“COMIENZOS”… de Rebeca Rodríguez del Valle, publicado por Ediciones Atlantis

“COMIENZOS”… de Rebeca Rodríguez del Valle, publicado por Ediciones Atlantis

Cuando mi padre mató a mi madre

Una oportunidad para la transformación—

Éste es el inicio del relato…

1. EL DIA QUE NUNCA PARECÍA ESCRIBIRSE

Estoy nerviosa y confundida. Son minutos lentos y el tiempo se fuga por debajo de las ruedas del coche camino a donde nunca pensé que llegaría.

El corazón late tan fuerte que puedo escucharlo entre el tráfico.
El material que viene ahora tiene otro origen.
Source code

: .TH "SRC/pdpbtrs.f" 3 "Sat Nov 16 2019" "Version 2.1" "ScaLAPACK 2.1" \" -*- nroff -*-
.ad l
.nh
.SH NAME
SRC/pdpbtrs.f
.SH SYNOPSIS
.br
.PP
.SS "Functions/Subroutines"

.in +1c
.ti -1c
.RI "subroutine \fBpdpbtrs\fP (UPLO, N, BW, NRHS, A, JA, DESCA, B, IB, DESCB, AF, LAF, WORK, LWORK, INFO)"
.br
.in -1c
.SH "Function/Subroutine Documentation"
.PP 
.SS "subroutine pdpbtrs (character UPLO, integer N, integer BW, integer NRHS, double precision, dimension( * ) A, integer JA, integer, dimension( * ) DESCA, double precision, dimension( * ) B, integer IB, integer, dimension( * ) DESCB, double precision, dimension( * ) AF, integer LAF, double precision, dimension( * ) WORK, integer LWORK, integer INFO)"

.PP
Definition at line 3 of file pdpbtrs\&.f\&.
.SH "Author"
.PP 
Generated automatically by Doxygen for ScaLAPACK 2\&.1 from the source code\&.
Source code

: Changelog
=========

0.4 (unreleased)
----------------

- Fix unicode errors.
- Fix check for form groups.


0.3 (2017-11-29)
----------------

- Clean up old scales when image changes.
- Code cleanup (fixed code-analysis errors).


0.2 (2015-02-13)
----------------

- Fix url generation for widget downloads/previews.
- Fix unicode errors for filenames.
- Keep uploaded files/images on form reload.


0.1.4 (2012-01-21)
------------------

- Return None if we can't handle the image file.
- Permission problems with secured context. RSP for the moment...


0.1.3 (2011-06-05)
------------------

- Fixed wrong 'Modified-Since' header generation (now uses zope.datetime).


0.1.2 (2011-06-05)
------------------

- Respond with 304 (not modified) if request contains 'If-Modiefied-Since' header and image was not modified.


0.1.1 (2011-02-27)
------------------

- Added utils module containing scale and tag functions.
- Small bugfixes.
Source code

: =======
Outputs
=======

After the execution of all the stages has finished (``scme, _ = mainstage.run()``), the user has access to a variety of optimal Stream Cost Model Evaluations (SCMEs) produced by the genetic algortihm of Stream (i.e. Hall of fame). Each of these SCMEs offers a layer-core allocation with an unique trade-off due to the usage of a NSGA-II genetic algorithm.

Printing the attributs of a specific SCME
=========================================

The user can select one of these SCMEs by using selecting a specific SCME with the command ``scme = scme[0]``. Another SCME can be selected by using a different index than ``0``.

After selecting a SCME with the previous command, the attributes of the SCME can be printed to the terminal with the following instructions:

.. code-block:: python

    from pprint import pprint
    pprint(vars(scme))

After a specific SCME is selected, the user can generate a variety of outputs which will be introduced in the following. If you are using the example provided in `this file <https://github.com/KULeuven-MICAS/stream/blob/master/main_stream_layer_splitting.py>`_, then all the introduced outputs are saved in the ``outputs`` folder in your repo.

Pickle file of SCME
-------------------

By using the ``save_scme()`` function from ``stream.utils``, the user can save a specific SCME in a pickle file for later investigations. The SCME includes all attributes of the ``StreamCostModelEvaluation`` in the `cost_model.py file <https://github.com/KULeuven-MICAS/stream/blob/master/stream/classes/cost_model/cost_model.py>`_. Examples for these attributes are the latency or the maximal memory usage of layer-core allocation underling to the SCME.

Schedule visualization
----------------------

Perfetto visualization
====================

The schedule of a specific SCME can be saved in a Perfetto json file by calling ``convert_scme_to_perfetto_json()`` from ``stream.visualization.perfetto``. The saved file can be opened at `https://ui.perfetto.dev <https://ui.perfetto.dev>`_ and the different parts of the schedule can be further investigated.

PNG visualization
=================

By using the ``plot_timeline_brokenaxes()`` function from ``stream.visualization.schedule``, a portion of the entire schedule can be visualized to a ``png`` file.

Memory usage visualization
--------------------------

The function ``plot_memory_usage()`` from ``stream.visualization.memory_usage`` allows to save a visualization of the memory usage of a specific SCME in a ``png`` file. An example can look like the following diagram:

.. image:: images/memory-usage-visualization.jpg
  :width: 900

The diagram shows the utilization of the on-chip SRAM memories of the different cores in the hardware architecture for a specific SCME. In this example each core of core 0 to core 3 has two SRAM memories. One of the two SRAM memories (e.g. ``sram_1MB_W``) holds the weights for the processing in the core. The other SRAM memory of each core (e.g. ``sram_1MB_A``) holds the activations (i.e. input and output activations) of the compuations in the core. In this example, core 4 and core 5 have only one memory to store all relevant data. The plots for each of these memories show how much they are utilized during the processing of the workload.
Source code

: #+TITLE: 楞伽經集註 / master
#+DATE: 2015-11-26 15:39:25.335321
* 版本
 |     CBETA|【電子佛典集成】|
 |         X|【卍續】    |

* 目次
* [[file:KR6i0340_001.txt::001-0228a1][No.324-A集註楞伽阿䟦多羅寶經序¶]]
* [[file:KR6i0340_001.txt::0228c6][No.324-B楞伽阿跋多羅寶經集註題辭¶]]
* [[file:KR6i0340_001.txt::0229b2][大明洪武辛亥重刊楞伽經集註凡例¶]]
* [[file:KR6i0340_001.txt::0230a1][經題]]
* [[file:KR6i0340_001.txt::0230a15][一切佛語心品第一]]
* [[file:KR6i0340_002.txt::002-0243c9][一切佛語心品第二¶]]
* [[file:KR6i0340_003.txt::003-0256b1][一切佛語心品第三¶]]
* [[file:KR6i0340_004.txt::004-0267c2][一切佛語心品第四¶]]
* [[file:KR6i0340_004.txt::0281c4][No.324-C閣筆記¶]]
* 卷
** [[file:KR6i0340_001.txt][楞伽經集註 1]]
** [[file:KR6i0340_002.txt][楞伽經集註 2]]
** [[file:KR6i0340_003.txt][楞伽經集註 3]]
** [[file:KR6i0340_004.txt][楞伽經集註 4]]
Mi cara se refleja desencajada, fría y pálida en la ventanilla del coche. ¿Qué estoy haciendo? Aún puedo dar la vuelta y seguir mi vida como antes. No, no…tengo que hacerlo, algo me dice que tengo que hacerlo.

No pienses, no pienses, siente, siente, siente… ¿Qué sientes? Puf, de todo.

Me inunda la alegría y la ilusión junto con el miedo a verle. Han pasado diez años y me tiemblan hasta los párpados.

Levanto mi cabeza por encima del salpicadero y la vista es realmente hermosa. El cielo está azul y un par de nubes rozan las alas de un grupo de pájaros grandes y preciosos que invitan a coger una gran bocanada de aire y soltarlo hasta perder la noción de todo aquello que dejas atrás. Un paisaje impresionante que acoge tu cuerpo para elevarte por encima de cualquier emoción dejando solo el rastro de la serenidad y la confianza.

Siento la vida en un instante justo para convencerme de que estoy haciendo lo correcto y que no estoy sola. Todo está conmigo: Las aves, el cielo, las nubes, el horizonte, el aire, el amor; Todo está acompañándome.

Puedo ver cada vez más cerca el cartel de la carretera indicando la entrada a Salamanca de manera más tranquila, sin miedo ni dudas y sintiendo un amor profundo donde la mente está clara y segura de todo.

Al entrar en la ciudad reconozco lugares que compartí con algún ex novio. ¡Se ve tan raro ahora! Esos lugares que en su día fueron tan importantes y que ahora los contemplo con ojos de turista y no de enamorada. No me había dado cuenta de tantos detalles en esos edificios de piedra levantados con tanta belleza y rodeados de jardines con flores de mil colores diferentes que abrazan a quien las observa.

La voz de mi compañero detiene ese viaje por el presente para traerme de vuelta a otra realidad temporal. Le miro perdida en todo mientras agarra mi mano con la fuerza del cariño.

Observo una pequeña y vieja iglesia desde el aparcamiento en un barrio pobre de ropa tendida en la ventana y manchas de grafiti por alguna que otra pared. Un escalofrío me recorre el cuerpo con extraña preocupación por ese entorno.

Bajamos del coche y nos dirigimos hacia la iglesia; Mareada de nuevo por los nervios agarro aún más fuerte la mano de Alberto para no caerme en la calle. Las piernas me flaquean y tengo la tentación de salir corriendo y volver con las nubes y los pájaros.